Scope and Content Note
The papers of Frank Maxwell Andrews (1884-1943) span the years 1920-1943, with the bulk of the material from 1935 to 1942. The collection consists of family correspondence , general correspondence , and copies of official correspondence ; financial records ; reports and memoranda ; manuscript and near-print copies of speeches and articles ; memorabilia; newspaper clippings ; a few other printed items ; and additional material , mostly correspondence. Except for Andrews’s military service record (201 File) and flight record, which begin in 1920 and 1921 respectively, there are no materials dated before 1924. There are almost no papers dated after November 1942 when Andrews left the Caribbean Defense Command for the Middle East at Cairo.
The main subjects in the collection are the organization and administration of the air arm of the War Department and the operation of the Caribbean Defense Command as World War II threatened and broke over the western hemisphere.
Andrews's efforts to prepare an effective and modern air force in the late 1930s is recorded in correspondence, memoranda, and reports. Notable are the files of Andrews's correspondence as commander of the General Headquarters, Air Force, Langley Field, with successive chiefs of the Air Corps, Generals Benjamin Delahauf Foulois, Oscar Westover, and Henry Harley Arnold.

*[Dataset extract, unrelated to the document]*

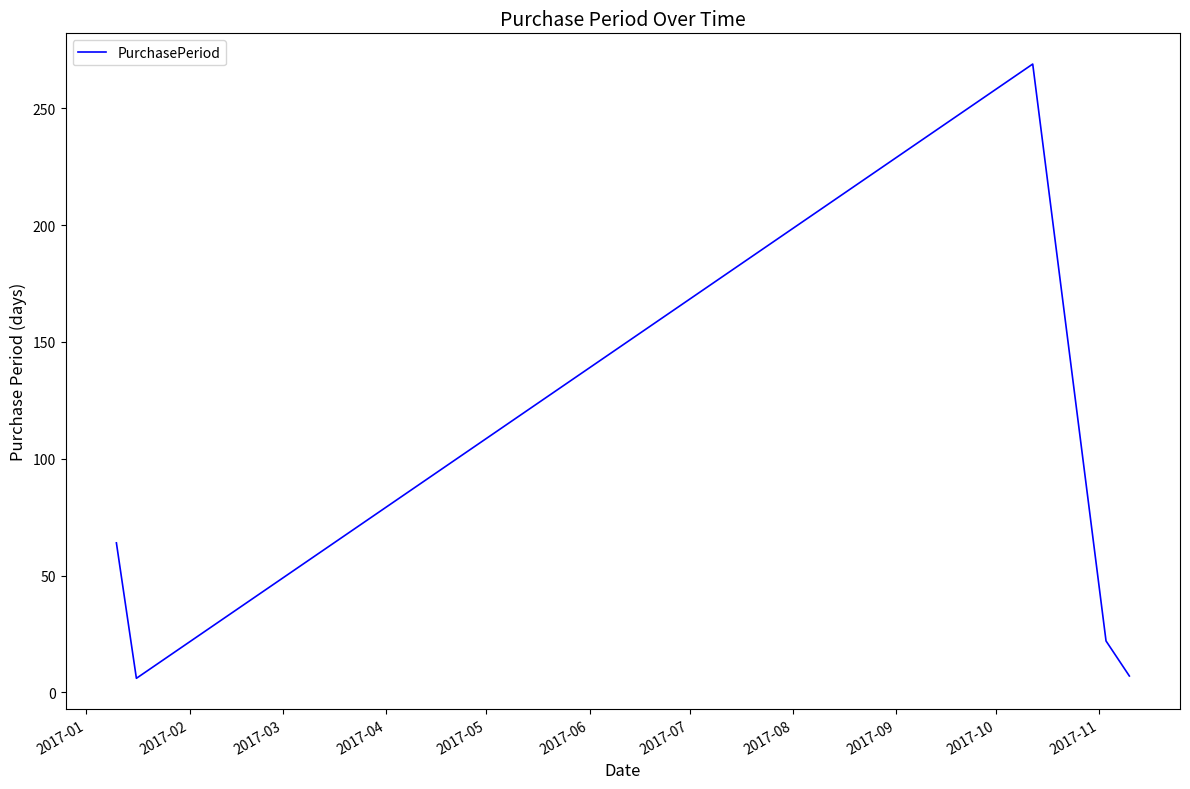

Does the chart display data point markers on the line(s)?

No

Correspondence with Secretaries of War Harry Hines Woodring and Henry L. Stimson, Assistant Secretary Louis Arthur Johnson, and General Malin Craig, chief of staff from 1935 to 1939, reflect the views of the War Department concerning air force policy as well as within the air arm itself. From June 1939 until November 1940, Andrews was designated by General George C. Marshall as assistant chief of staff, G-3 (training and operations) of the War Department, the first instance of the appointment of an air officer to a staff position of overall responsibilities within the army. When war began in Europe, Andrews was sent to Panama as chief of the Caribbean Defense Command in charge of all military forces in that area. Except for a few items concerning his death, the papers end at the termination of this assignment.
Other correspondents in the papers include George H. Brett, Gerald C. Brant, Lawrence Dale Bell, James Eugene Chaney, Ruben H. Fleet, Hugh J. Knerr, George C. Kenney, Frank Dorwin Lachland, Boaz Walton Long, Arthur Bliss Lane, Leslie James McNair, Henry Conger Pratt, Augustine Warner Robins, Alexander P. De Seversky, Carl Spaatz, Ralph Talbot, Jr., Burdett S. Wright, Oscar Westover, and Walter Reed Weaver.